== Segment start ==
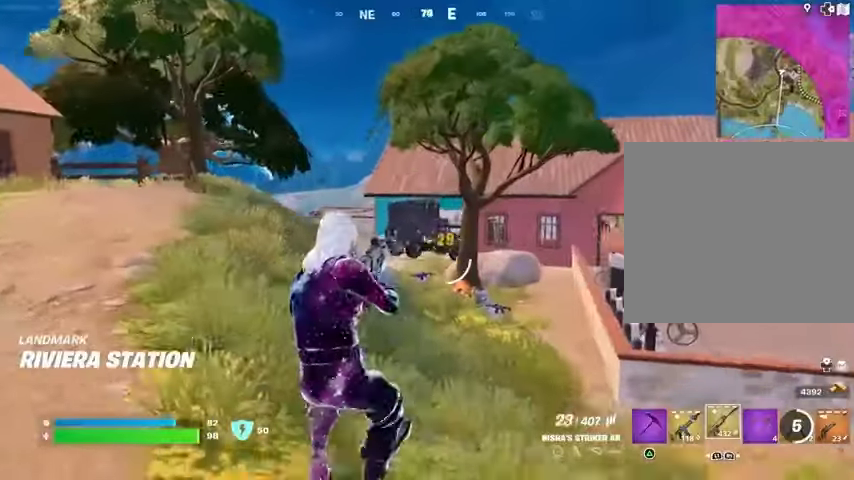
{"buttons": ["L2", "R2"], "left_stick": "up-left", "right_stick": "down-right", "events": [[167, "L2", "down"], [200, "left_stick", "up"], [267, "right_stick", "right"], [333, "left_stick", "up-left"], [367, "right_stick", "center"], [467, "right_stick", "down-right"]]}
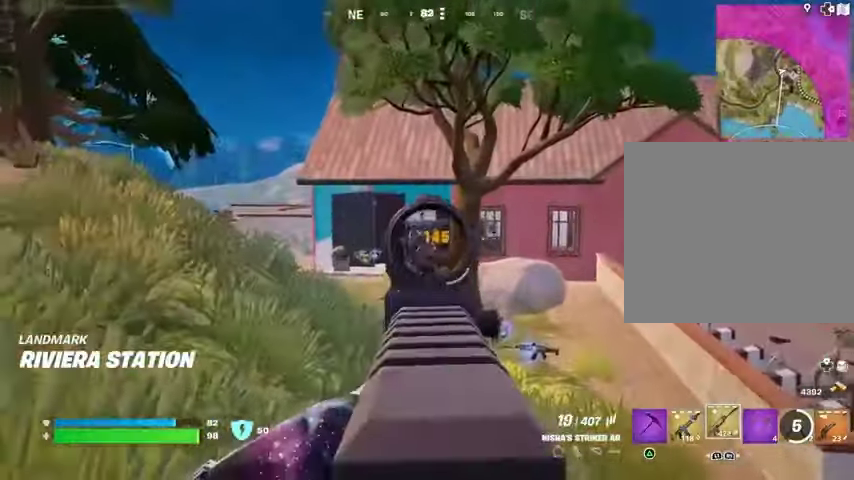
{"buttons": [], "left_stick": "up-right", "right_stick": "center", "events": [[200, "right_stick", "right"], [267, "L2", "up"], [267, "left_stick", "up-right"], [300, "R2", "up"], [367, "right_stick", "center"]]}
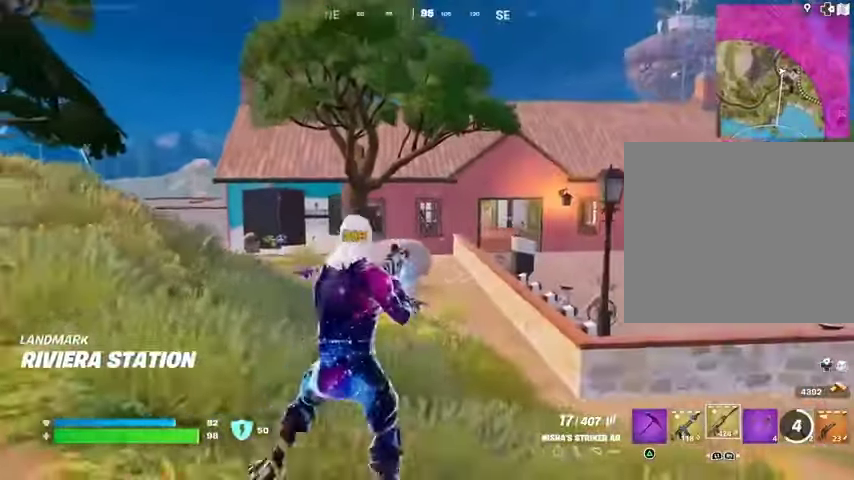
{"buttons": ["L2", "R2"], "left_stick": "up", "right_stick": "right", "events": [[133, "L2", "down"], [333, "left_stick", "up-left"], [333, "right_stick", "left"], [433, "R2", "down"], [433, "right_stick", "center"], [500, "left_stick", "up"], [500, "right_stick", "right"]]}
== Segment end ==
== Segment start ==
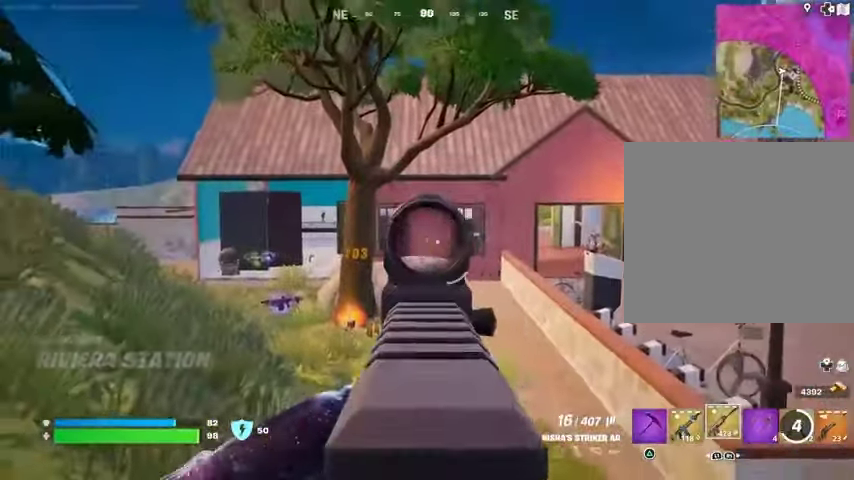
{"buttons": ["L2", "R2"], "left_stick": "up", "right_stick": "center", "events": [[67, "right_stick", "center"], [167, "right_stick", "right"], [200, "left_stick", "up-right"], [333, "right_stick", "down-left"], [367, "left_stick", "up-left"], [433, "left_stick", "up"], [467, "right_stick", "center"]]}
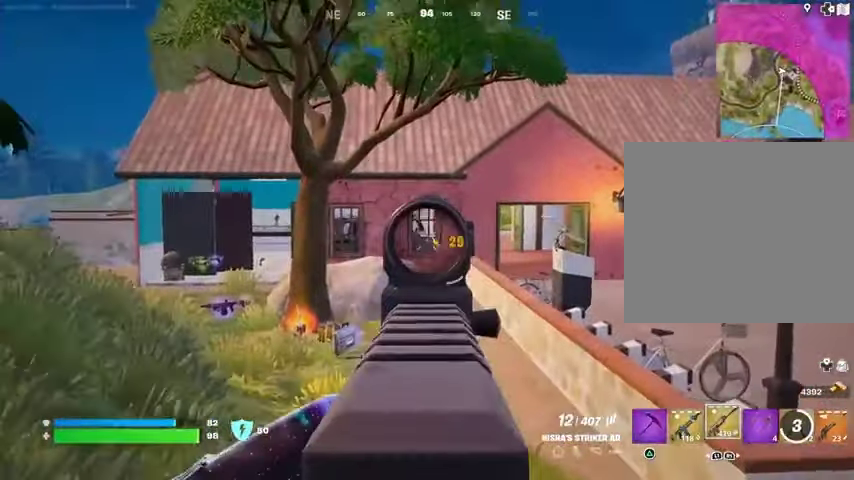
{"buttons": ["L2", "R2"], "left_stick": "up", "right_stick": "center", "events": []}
== Segment end ==
== Segment start ==
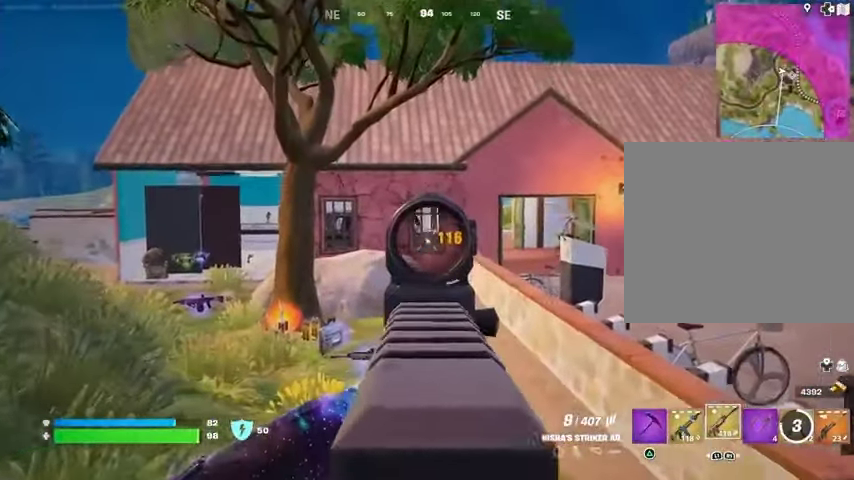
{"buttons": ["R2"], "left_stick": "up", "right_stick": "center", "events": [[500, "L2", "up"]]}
== Segment end ==
● Task item
Which lines above contain the word "down"? Show each of them.

● Problem solution
{"buttons": ["L2", "R2"], "left_stick": "up-left", "right_stick": "down-right", "events": [[167, "L2", "down"], [200, "left_stick", "up"], [267, "right_stick", "right"], [333, "left_stick", "up-left"], [367, "right_stick", "center"], [467, "right_stick", "down-right"]]}
{"buttons": ["L2", "R2"], "left_stick": "up", "right_stick": "right", "events": [[133, "L2", "down"], [333, "left_stick", "up-left"], [333, "right_stick", "left"], [433, "R2", "down"], [433, "right_stick", "center"], [500, "left_stick", "up"], [500, "right_stick", "right"]]}
{"buttons": ["L2", "R2"], "left_stick": "up", "right_stick": "center", "events": [[67, "right_stick", "center"], [167, "right_stick", "right"], [200, "left_stick", "up-right"], [333, "right_stick", "down-left"], [367, "left_stick", "up-left"], [433, "left_stick", "up"], [467, "right_stick", "center"]]}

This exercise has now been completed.